Guardando verso Cisano e la Val San Martino si ha l’idea di ere geologiche. La massima glaciazione arrivò fino a Merate strisciando contro i Corni di Bisone sotto Monte Marenzo, dove balza all’occhio il ciclopico blocco di roccia sprofondato come se la montagna si fosse improvvisamente aperta. Al ritiro del ghiacciaio si formarono laghi e l’Adda cominciò a scorrere e farsi largo, con ramificazioni, anse, slarghi, lasciando ghiaia, isolotti, paludi, alla ricerca di un alveo sempre mutante, mentre ruscelli e torrenti delle vallette laterali replicavano il lavoro di erosione e di scarico. Il Sonna che scende da Pontida e da Caprino creò lo scivolo verso il fiume. Il paesaggio si modellò e l’uomo con esso, e le attività agricole prevalenti fino a poco fa lasciano ora spazio ad abitazioni, fabbricati industriali o commerciali.
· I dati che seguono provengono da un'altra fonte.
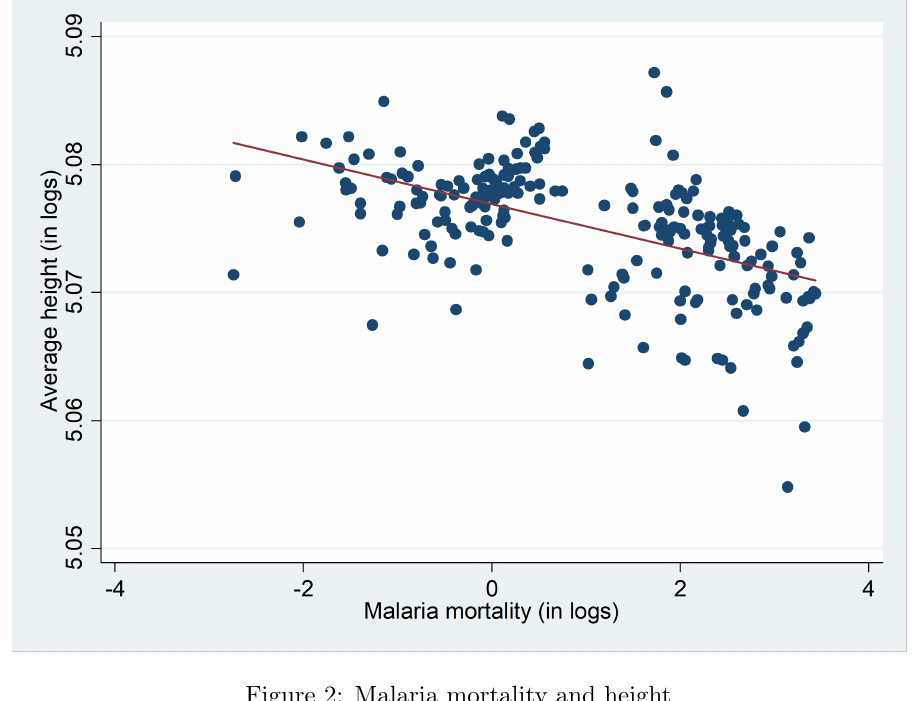
Figure 2: Malaria mortality and height Table 3: Average height of conscripts Regions with high Regions with low malaria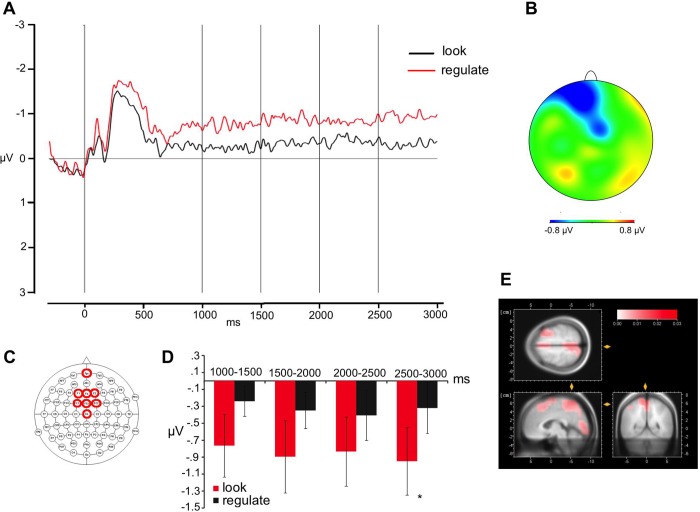
Effect of strategy.Grand average waveforms (A) at the frontal sites (indicated in C) and topographical distribution of the effect distancing minus attend (B); the first vertical line indicates the target onset; the following four vertical lines indicate the boundaries of the time windows for the analyses (1000, 1500, 2000, and 2500 ms, respectively); average activity within each time window is shown in (D). Between 2500 and 3000 ms after stimulus onset, there was a main effect of Strategy with a larger negativity for the distancing than the attend condition. (E) LORETA source reconstruction showed as the maximal source the occipital gyrus, the right middle frontal gyrus, the superior frontal gyrus, the precentral and postcentral gyrus, and the precuneus. Error bars indicate the standard error of the mean, asterisks significant differences.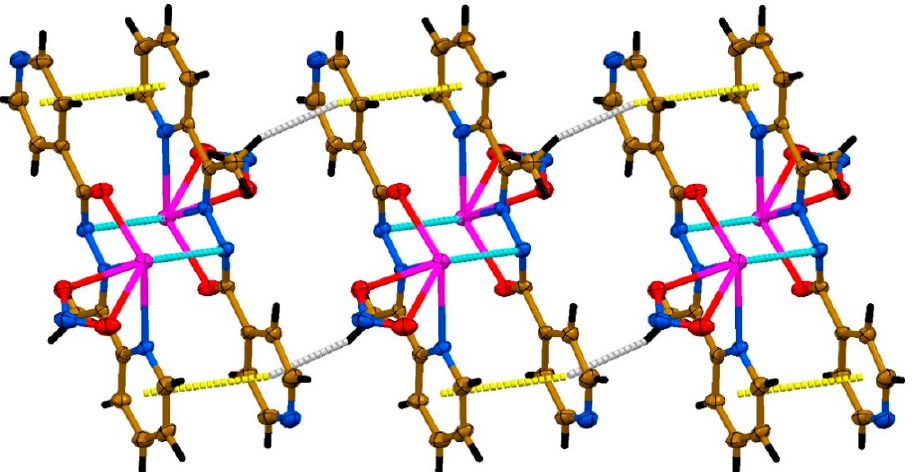
Figure 2. View on a 1D supramolecular chain in the structure of [PbL(NO 2 )] n , formed through Pb ⋯ N=C(O) tetrel bonds, π ⋯ π stacking, and C–H ⋯ π interactions (ellipsoids are drawn at 50% probability level). Color code: H = black, C = gold, N = blue, O = red, and Pb = magenta; cyan dashed line = Pb ⋯ N tetrel bond, yellow dashed line = π ⋯ π stacking interaction, and gray dashed line = C–H ⋯ π interaction.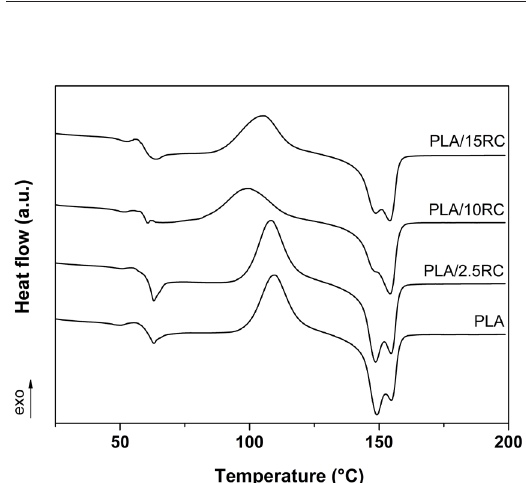
Figure 8. First heating DSC curves of the injection molded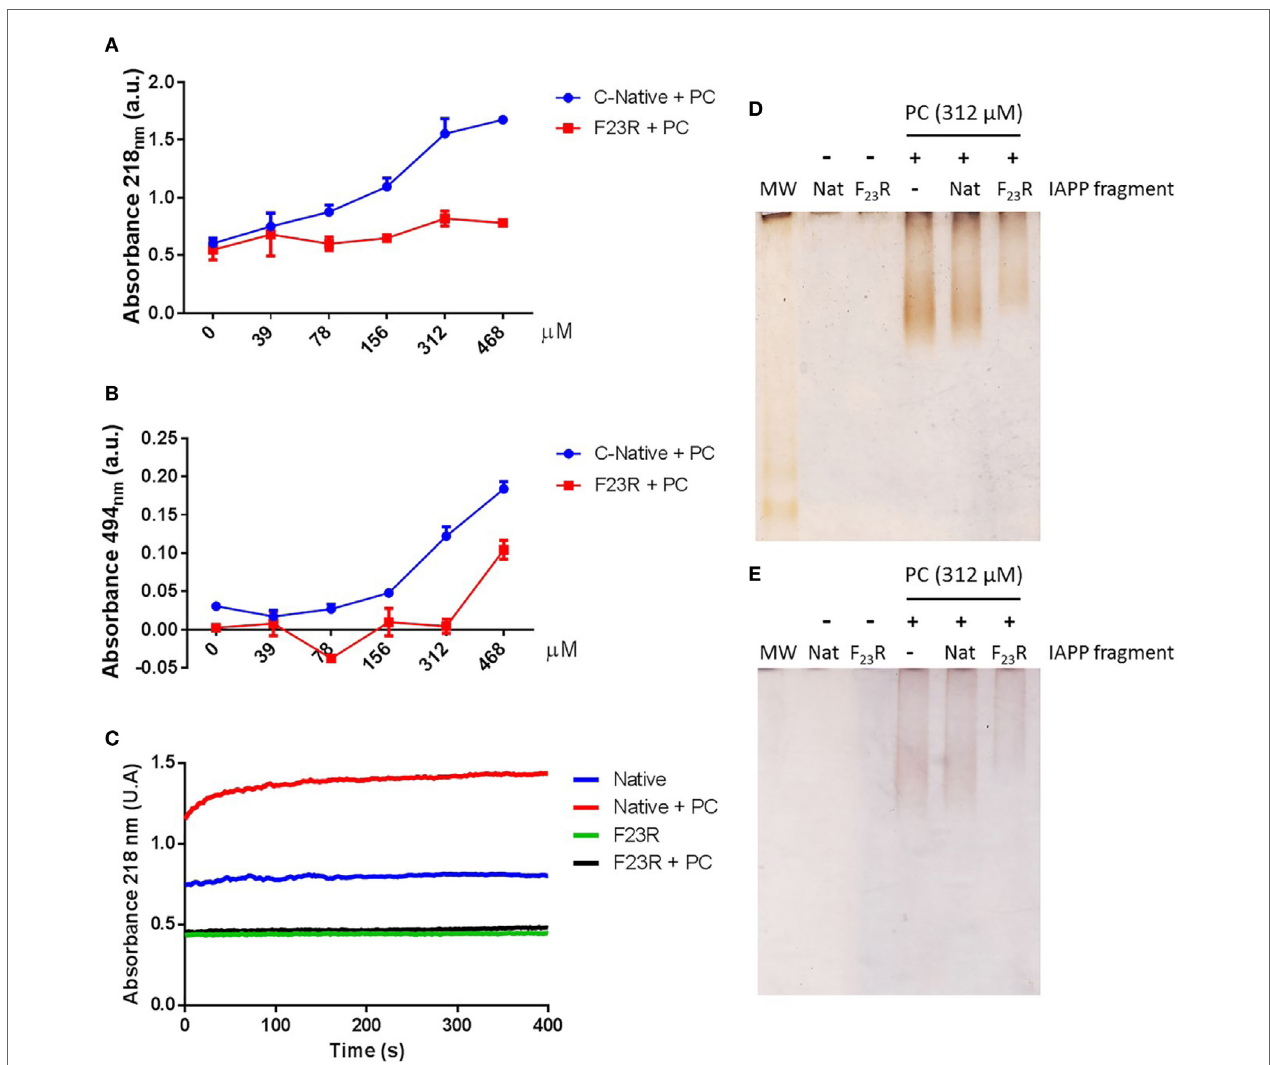
FigUre 5 | F 23 R inhibits conformational changes toward the formation of beta-structures in the C-terminal of islet amyloid polypeptide. (a) Evaluation of peptide- bond conformational changes in the native C-terminal and F 23 R in increasing phosphatidylcholine (PC) concentrations. (B) Under the same conditions, values of birefringence change by Congo-red assay. (c) Effect of treatment with PC on the kinetics of aggregation. Characterization of lipid/peptide interactions by native polyacrylamide gradient gels (1–15%) and processed by silver (D) and Sudan black (e)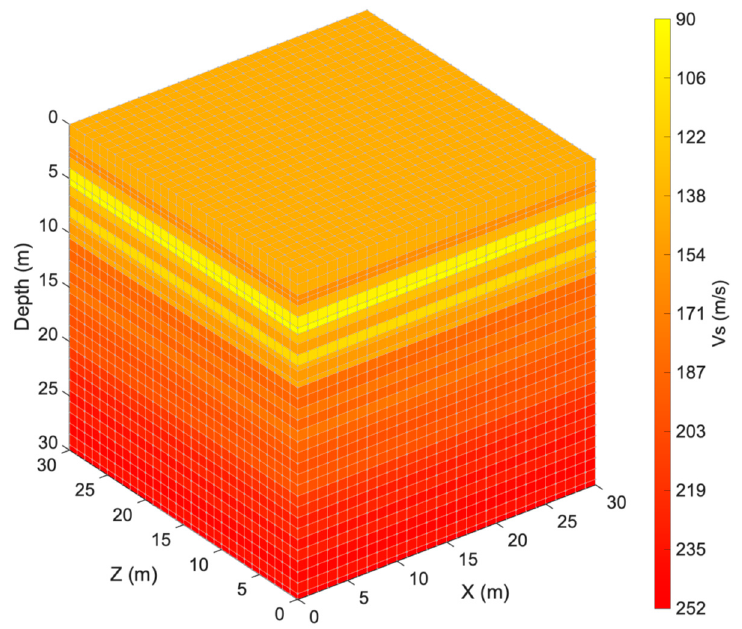
Figure 9. Developed soil-block model for the BOWW soil profile, with size 30 × 30 × 30 m 3 .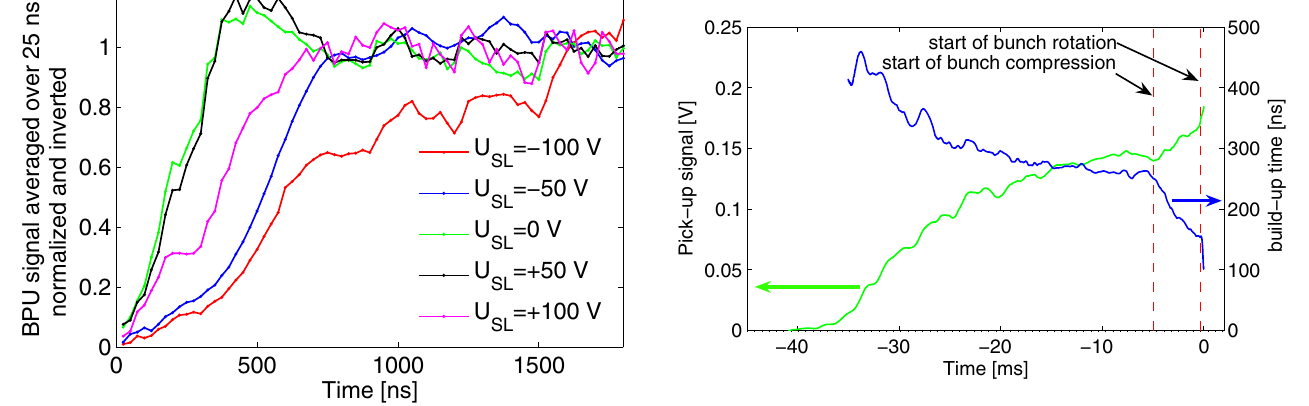
FIG. 10. (Color) Electron cloud buildup time for small clearing voltages without magnetic field. The raw signal from the pickup #2 was averaged for each bunch, normalized to the maximum signal value in the bunch train and inverted. Without magnetic field the curves closely follow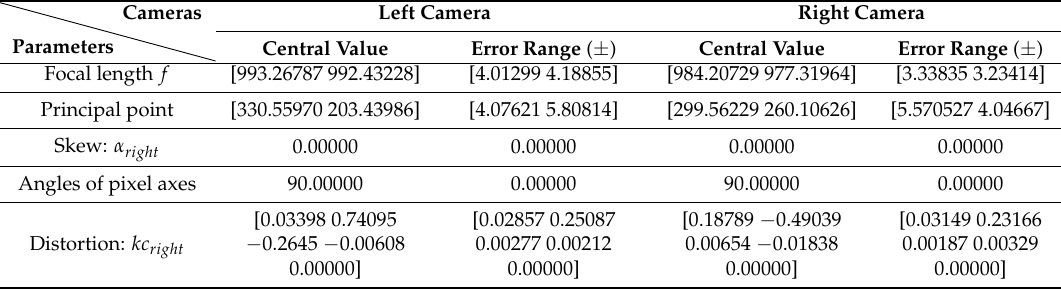
Figure 9. Library robot binocular vision system calibration. ( a ) The original QR code images utilized for calibration. ( b ) The corner-point images extracted from the original QR code images. Table 2. Binocular vision system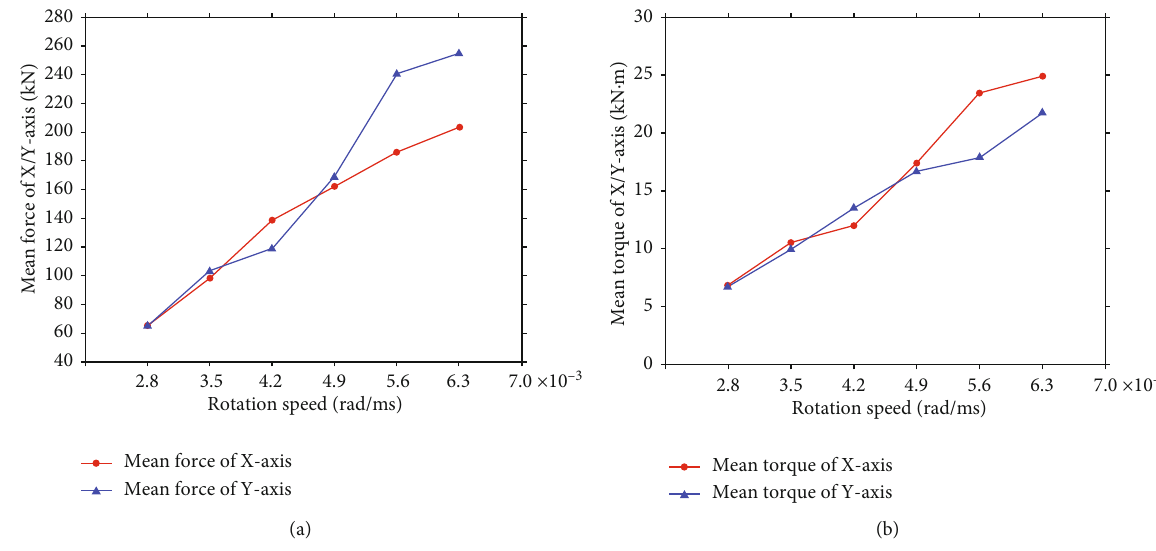
Figure 9: The impact of rotation speeds on mean force and torque on the PDC teeth of bionic blade. (a) Mean force. (b) Mean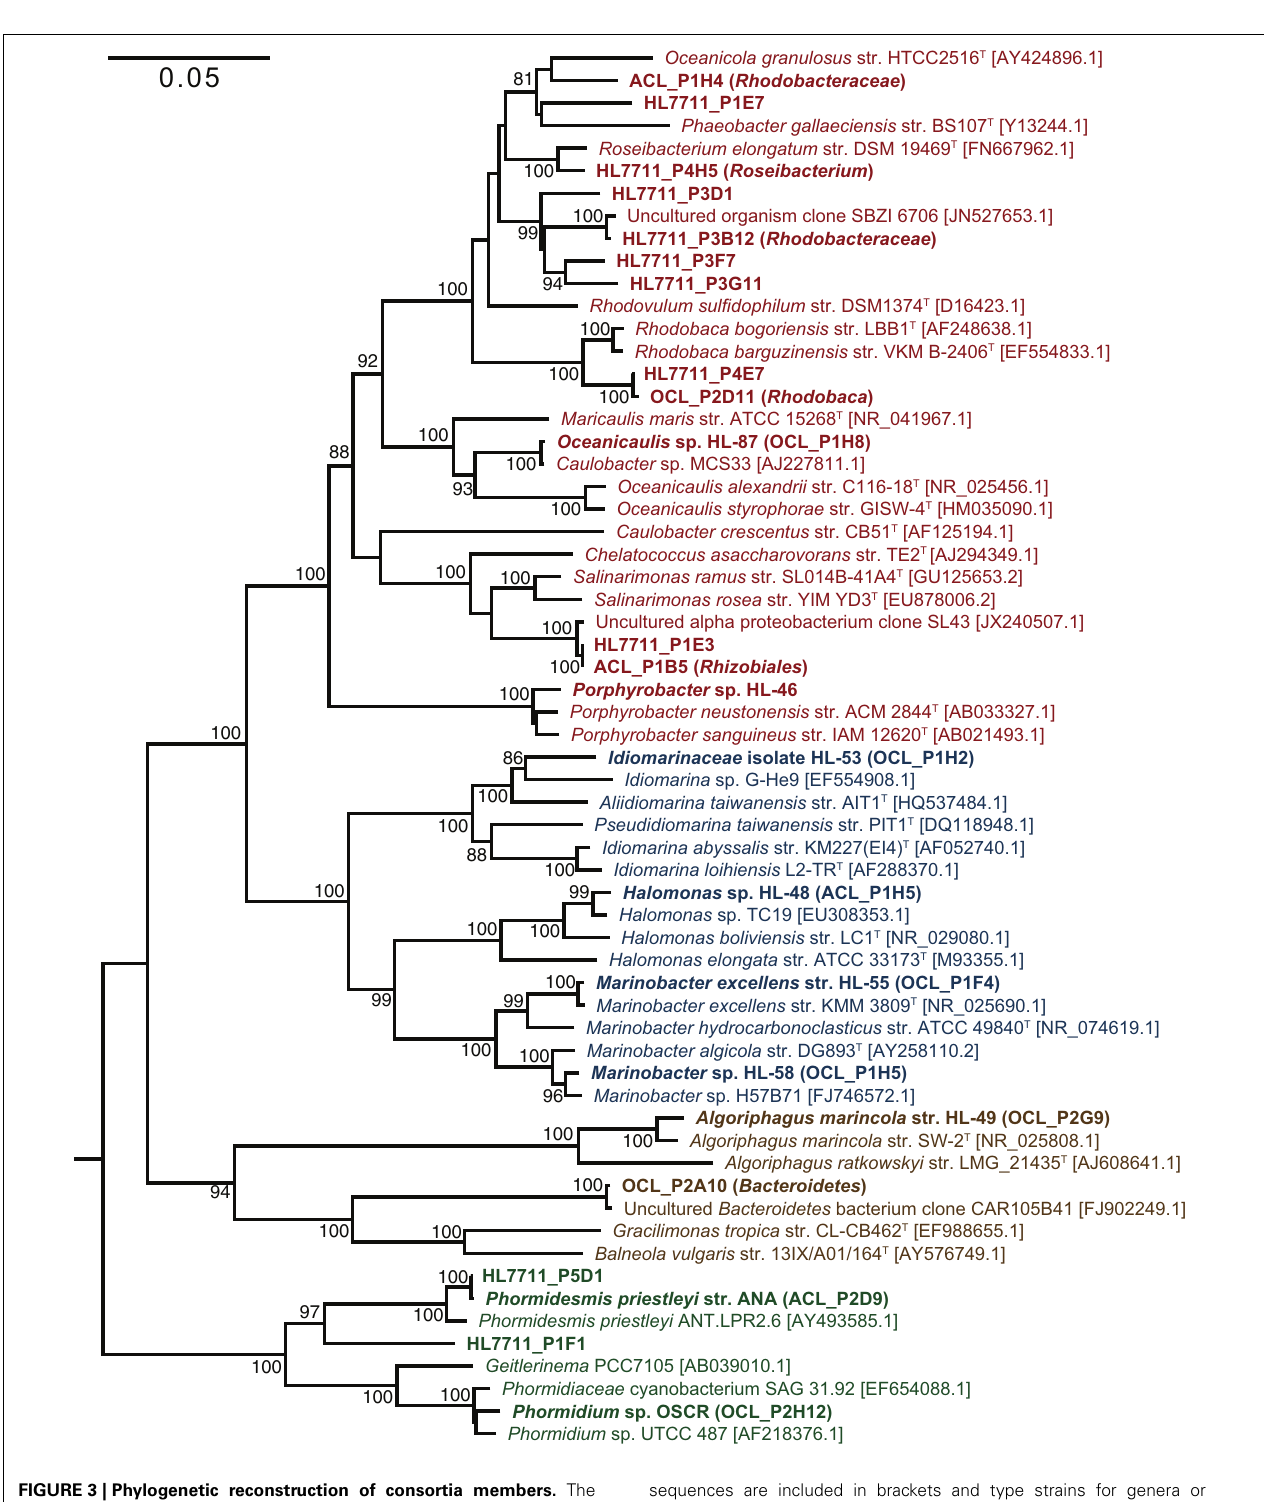
sequences are included in brackets and type strains for genera or species are denoted by a superscript T. Bootstrap values (1000 replications) exceeding 80% are indicated next to the node. A maximum-likelihood reconstruction of the phylogeny displayed the same topology as the one depicted. Clades are colored as follows: Alphaproteobacteria , red; Gammaproteobacteria ; blue, Cyanobacteria , green; and Bacteroidetes ,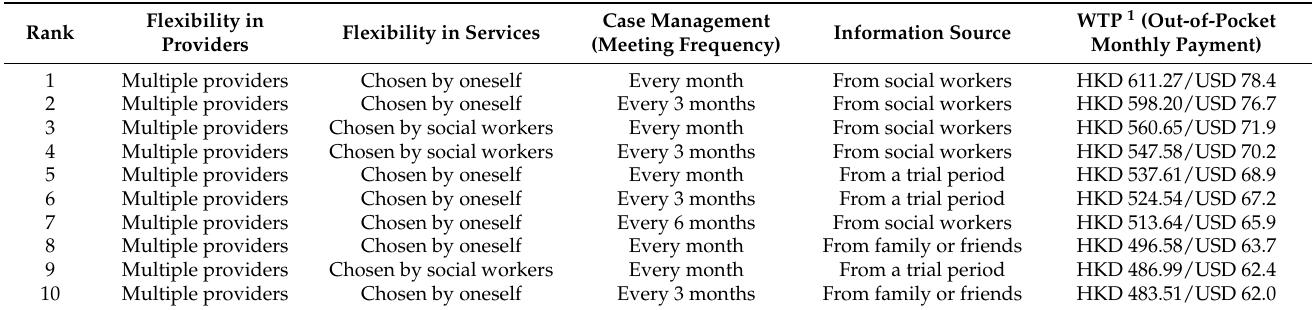
Table 4. Predicted 10 most preferred service models and their willingness to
Sono passato da Bisone o “in Bisone” come si diceva a Calolzio, quasi fosse in una buca. Ci passavo in treno negli anni ’60, con una locomotiva sbuffante che da Cisano si scatenava a gran velocità, dentro e fuori le gallerie, dove bisognava chiudere i finestrini per non essere anneriti, come successe al bimbo disubbidiente del mio scompartimento, noi a ridere e lui in vergogna a farsi consolare e pulire dalla mamma. A Bisone erano comparsi un paio di condomini, qualcosa di strano lì, cresciuti dall’oggi al domani come a promettere uno sviluppo inarrestabile. Era il momento del cemento facile e a buon prezzo. Consonno, di fronte, faceva testo. I miei cugini si erano spostati qua ognuno con la sua attività.
Da Berto mi fermavo e lui mi accoglieva con un sorriso accennato anche se era passato del tempo. Senza fermarsi nel lavoro, curvo sugli stampi dove colava malta, intanto parlava, chiedeva, buttava pensieri che in lui si intrecciavano come i gomitoli di mia nonna, rimasugli di fili diversi. Il discorso vagava. Si sovrapponevano Egiziani o Romani – la storia era la sua passione – cellule e corpo umano – la figlia era biologa – le novità della sua casa sempre riadattata e abbellita – “vai sul piazzale e la vedrai su, oltre il bosco, sospesa sulla roccia”. La politica lo interessava poco. Parlava della Chiesa e dei preti che non si sposavano, dei giovani che non capiva, della nonna che teneva sempre una caramella in tasca, del nonno severo reduce da Caporetto, richiamato a 37 anni, tre anni al fronte con moglie e cinque figli a casa. “Marsciöi”, mocciosi, diceva a noi troppo liberi, dappertutto a toccare tutto. Berto parlava e ti faceva parlare, mentre liberava il manufatto dallo stampo o intrecciava la rete dei tondini di ferro, o usciva per a fare posto a chi doveva scaricare il materiale. “So sempre ché” mi diceva quando dovevo andare.
Di Bisone si parla nelle carte antiche. I suoi abitanti si facevano sentire nelle contese. Anche qui si pagava pedaggio e c’era chi lo riscuoteva per il Duca o per il Vescovo. I paesi come gli uomini vanno e vengono, compaiono e spariscono. Zona di nebbia, e quando c’è crea fantasmi. Mi sono fermato alla chiesa di Santa Maria. Ho chiacchierato con uno che ci abita da cinquant’anni e ha conosciuto i miei cugini. Mi ha indicato le poche case di una volta, il cascinale riadattato per abitazione, quello trasformato in villa. Aprono la chiesa di domenica per la messa. Il centro è tutto qui sul dosso, con il bar, il distributore e il semaforo a chiamata per l’incessante traffico.